La cour a, par ailleurs, confirmé les dommages-intérêts alloués à la centaine de parties civiles. L'ensemble représente près de 10 millions d'euros.

« Négligence grave »

Dans son arrêt, rapporté par les agences de presse, la cour d'appel dit que les chantiers ont « choisi de développer un mode d'organisation et de fonctionnement favorisant la productivité au détriment du développement et de la valorisation des métiers, déléguant ainsi, sans contrôle véritable, à des tiers, la réalisation d'ouvrages dont elle ne pouvait garantir la qualité, tout en diluant à l'extrême, par un système de délégation en cascade, la responsabilité en matière d'hygiène et de sécurité, de chacun de ses organes ». Concernant Endel, la cour estime que la filiale de Suez, « davantage animée d'un souci d'économie plutôt que de garantir la qualité de ses ouvrages, et dépourvue d'une véritable politique de recrutement et de formation de ses cadres, a fait preuve d'une négligence grave et d'une grande absence de vigilance ».
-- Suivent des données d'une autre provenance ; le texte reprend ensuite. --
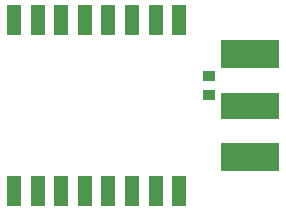
<source format=gtp>
G04 #@! TF.GenerationSoftware,KiCad,Pcbnew,no-vcs-found-a20cce0~59~ubuntu16.04.1*
G04 #@! TF.CreationDate,2017-08-21T15:18:52+01:00*
G04 #@! TF.ProjectId,okgo2usbcontrol,6F6B676F32757362636F6E74726F6C2E,rev?*
G04 #@! TF.SameCoordinates,Original*
G04 #@! TF.FileFunction,Paste,Top*
G04 #@! TF.FilePolarity,Positive*
%FSLAX46Y46*%
G04 Gerber Fmt 4.6, Leading zero omitted, Abs format (unit mm)*
G04 Created by KiCad (PCBNEW no-vcs-found-a20cce0~59~ubuntu16.04.1) date Mon Aug 21 15:18:52 2017*
%MOMM*%
%LPD*%
G01*
G04 APERTURE LIST*
%ADD10R,1.000000X0.950000*%
%ADD11R,5.000000X2.300000*%
%ADD12R,5.000000X2.400000*%
%ADD13R,1.200000X2.500000*%
G04 APERTURE END LIST*
D10*
X124500000Y-109500000D03*
X124500000Y-111100000D03*
D11*
X128000000Y-112000000D03*
D12*
X128000000Y-107625000D03*
X128000000Y-116375000D03*
D13*
X108000000Y-119250000D03*
X110000000Y-119250000D03*
X112000000Y-119250000D03*
X114000000Y-119250000D03*
X116000000Y-119250000D03*
X118000000Y-119250000D03*
X120000000Y-119250000D03*
X122000000Y-119250000D03*
X122000000Y-104750000D03*
X120000000Y-104750000D03*
X118000000Y-104750000D03*
X116000000Y-104750000D03*
X114000000Y-104750000D03*
X112000000Y-104750000D03*
X110000000Y-104750000D03*
X108000000Y-104750000D03*
M02*

</source>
De leur côté, les avocats de la défense ont accueilli avec amertume le jugement. Cité par Europe 1, maître Dalmasso, avocat de Endel et de l'un des salariés condamnés, regrette les condamnations infligées aux personnes physiques : « Ces catastrophes sont créées par des environnements à risques, et seules les collectivités, les personnes morales doivent en répondre. Les personnes physiques n'ont rien à voir dans ces matières ».
Les sociétés et les quatre salariés condamnés ont cinq jours pour, éventuellement, se pourvoir en cassation.